- _GIVEN PASSAGE_:

Alternative to pub struct Foo(FooInner)?

Back in the day it was necessary to do

enum FooInner {
A,
B,
}
pub struct Foo(FooInner);

Is this ergonomic thorn still necessary?

1 Like

If you wish to make the variants private, yes.

ugh is this thorn ever gonna get fixed

what's even the point of this thorn anyway. what benefit does it have.

If you feel this passionately about it, you can always write an RFC for some mechanism to make all enum variants private.

As a historical note, this feature was removed by RFC 26; before that, one could use the priv keyword to create private variants in public enums. Most of the discussion around the change occurred in the issue rust-lang/rust#8122.

11 Likes

in an ideal world you'd be able to treat enums as "just another form of type". as they should be.

why do structs get encapsulation at all if enums don't? why do you have to newtype your enums? this pattern exists a lot in std and it's awkward having to wrap and unwrap everywhere simply because the compiler doesn't provide these with first-class support for encapsulation.

also we don't even want "individual variants" we want straight-up all-or-nothing.

I have indeed felt this, and wonder if some visibility modifier like

pub(notimplied) enum Foo { PrivVariant }

Which flips the pub default on variants to priv, keeping the ^^^ pub not permitted here because it's implied type of errors. So still disallowing mixed visibility enums.

I don't think pub(notimplied) is particularly good name, but :person_shrugging:

It looks like the discussion on that RFC was generally in favor of [1] a way to make all enum variants private, so an RFC for a way to do that (as opposed to marking individual variants private) might be accepted.

I agree that wrapping with a struct for this feels a little goofy.

Maybe something like pub opaque enum Foo for enums that should be treated like a struct with private fields?


  1. or at least not AGAINST ↩ī¸Ž

2 Likes

It would have been nice if the default for variants had been private, same as for fields in structs. Then presumably this would be possible:

enum Foo {
    PrivateVariant
    pub PublicVariant { priv_field: String, pub pub_field: u8 } 
} 

Presumably it could even be done with an edition, using something like rust fix or other tooling eg RA to autoconvert the code.

However, there could be drawbacks that at present I'm not aware of.

Saved entries
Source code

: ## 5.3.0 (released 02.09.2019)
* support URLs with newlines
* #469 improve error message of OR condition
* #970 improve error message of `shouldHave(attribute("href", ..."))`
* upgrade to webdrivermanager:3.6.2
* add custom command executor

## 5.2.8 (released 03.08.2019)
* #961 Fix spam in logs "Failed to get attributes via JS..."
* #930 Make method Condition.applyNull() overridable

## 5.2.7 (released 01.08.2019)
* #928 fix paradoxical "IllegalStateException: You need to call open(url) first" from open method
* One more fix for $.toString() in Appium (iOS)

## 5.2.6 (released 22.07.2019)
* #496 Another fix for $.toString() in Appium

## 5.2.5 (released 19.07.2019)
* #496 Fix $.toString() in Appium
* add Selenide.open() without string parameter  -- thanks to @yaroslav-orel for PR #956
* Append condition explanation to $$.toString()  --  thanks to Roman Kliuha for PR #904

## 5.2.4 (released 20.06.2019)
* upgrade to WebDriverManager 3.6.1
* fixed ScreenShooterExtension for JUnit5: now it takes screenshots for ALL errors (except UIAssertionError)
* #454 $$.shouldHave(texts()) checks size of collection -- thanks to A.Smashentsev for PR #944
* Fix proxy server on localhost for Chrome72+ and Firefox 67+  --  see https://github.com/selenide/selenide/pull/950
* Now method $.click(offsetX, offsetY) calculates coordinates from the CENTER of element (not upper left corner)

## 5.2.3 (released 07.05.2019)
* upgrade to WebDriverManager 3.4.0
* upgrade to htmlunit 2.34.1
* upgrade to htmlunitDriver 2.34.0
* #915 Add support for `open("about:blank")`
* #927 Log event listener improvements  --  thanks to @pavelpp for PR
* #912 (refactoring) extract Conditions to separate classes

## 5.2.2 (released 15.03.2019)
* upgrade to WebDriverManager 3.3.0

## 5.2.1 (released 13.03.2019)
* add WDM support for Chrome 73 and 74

- _WORK INSTRUCTIONS_:
1: Please answer these about the thread on private enum variants:
(a) Which RFC removed the ability to create private variants in public enums?
(b) Before that change, which keyword could be used to make a variant private?
(c) What syntax is floated for enums that should be treated like a struct with private fields?
2: Write the next post in the thread on private enum variants, following on from its final message.

- _NUMBERED RESPONSES_:
1:
(a) RFC 26
(b) priv
(c) pub opaque enum Foo

2:
as a workaround, we could have macros like encapsulated_enum! and encapsulated_match! in a library crate, which just abstract away all of this stuff, maybe?

You could probably create a custom #[private_enum] attribute which generates the wrapper struct plus a #[doc(hidden)] implementation for Deref so pattern matching on references still works inside your crate.

I was just yesterday trying to talk about having a type alias that doesn't leak the aliased type but doesn't require you to have .0 everywhere in your crate like a newtype. At least part of the problem is that "opaque type alias" as a phrase got stolen by "type alias impl trait" (TAIT).

So yeah, bring back priv :smile:

wouldn't Deref leak?

that's what Self(self) would be for ("destructurable self" maybe?), but you'd still end up putting Self(foo) everywhere.

Kinda? I don't think it would be an issue in practice.

If the Deref impl is #[doc(hidden)] then it won't be visible in API docs. Similarly, because FooInner isn't exported they have no way of naming the type (or its variants - so match won't work). The only way details can be leaked are if the user calls public methods on the enum (of which there should be none) or trait methods (which they can only find out by reading the source code, anyway).

<Foo as Deref>::Target::Variant because you'd need the enum to be pub for that.

Yeah, the enum would have to be public for Deref to work.

we feel like

opaque_enum! {
  pub(in path) Foo {
    Variant, ...
  }
}

impl Foo {
  fn foo(self) {
    opaque_match! {
      self {
        Foo::Variant => { ... },
        ...
      }
    }
  }
}

would be the best workaround for this use-case.